A metric on Sobolev maps? Let $M$ and $N$ be Riemannian Manifolds, say, of same dimension $d$, and let $W^{1,p}(M,N)$ be the space of Sobolev maps with $p>d$ (for simplicity). What would be a "natural" metric for this space, which would generalize the standard metric when $N$ is a linear space? 
 A: One option is to use a (deep and complicated) result, the Nash isometric embedding theorem and choose an isometric embedding $N\rightarrow \mathbb{R}^k$ for some sufficiently large $k$, and the look at this as a supspace of $W^{1,p}(M,  \mathbb{R}^k)$
For this to work you should know that the restriction to the image makes sense, i.e. require continuity or possibly some weaker condition. The norm will then depend on the choice of embedding.
Depending on what exactly you want to do it might also be an option to work with different spaces altogether. For elliptic PDE, as an example, the space of differentiable functions with finite Hölder norm of the highest derivatives is a good space to work with. For these type of spaces the manifold versions are easy to define and are Banach manifolds. The difficulty with these comes from the fact that they are not separable.
A: Besides using Nash, you can use normal coordinates on $N$ as follows:
Start with a locally finite cover of $N$ by normal balls $B(a_i, r_i), i\in I,$ with respect to the Riemannian metric on $N$. For each ball you have the logarithmic map
$$
\log_{a_i}: B(a_i, r_i)\to B({\mathbf 0}, r_i)\subset T_{a_i}N.
$$
These maps are not isometric, but are isometric at the centers $a_i$ and you get better accuracy as your net $\{a_i\}_{i\in I}$ becomes denser in $N$. 
Extend these maps smoothly to the rest of $N$ using suitable bump-functions, to maps $\phi_i: N\to {\mathbb R}^n$, $n=dim(N)$. Thus, you obtain a collection of composition maps 
$$
\Phi_i: W^{1,p}(M,N)\to W^{1,p}(M, {\mathbb R}^n), i\in I.
$$ 
If $N$ is compact and, thus, $I$ is finite, you can take, say,
$$
d(f, g)= \sum_{i\in I} ||\Phi_i(f)- \Phi_i(g))||_{1,p}.
$$
If $N$ is noncompact and $I$ is infinite, you have many inequivalent choices, pick one depending on the problem you are solving. 
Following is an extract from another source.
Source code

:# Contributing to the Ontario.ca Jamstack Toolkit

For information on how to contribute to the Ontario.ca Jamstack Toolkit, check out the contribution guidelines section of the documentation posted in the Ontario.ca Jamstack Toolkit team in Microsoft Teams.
Again, depending on the problem, instead of normal coordinates, you can use harmonic coordinates. 
Of course, these constructions are noncanonical, but neither is the one using isometric embeddings.  
Lastly, using Nash (in conjunction with the tubular neighborhood theorem which is a standard way to eliminate the difficulties mentioned by Thomas) is quite standard, see e.g. P. Hajlasz, Sobolev mappings between manifolds and metric spaces. In: Sobolev Spaces in Mathematics I. Sobolev type Inequalities pp. 185-222. International Mathematical Series. Springer 2009. However, personally, I find it unsatisfactory, since it relies upon a very implicit and "big" hammer (Nash isometric embedding theorem) and violates the spirit of working with manifolds "locally".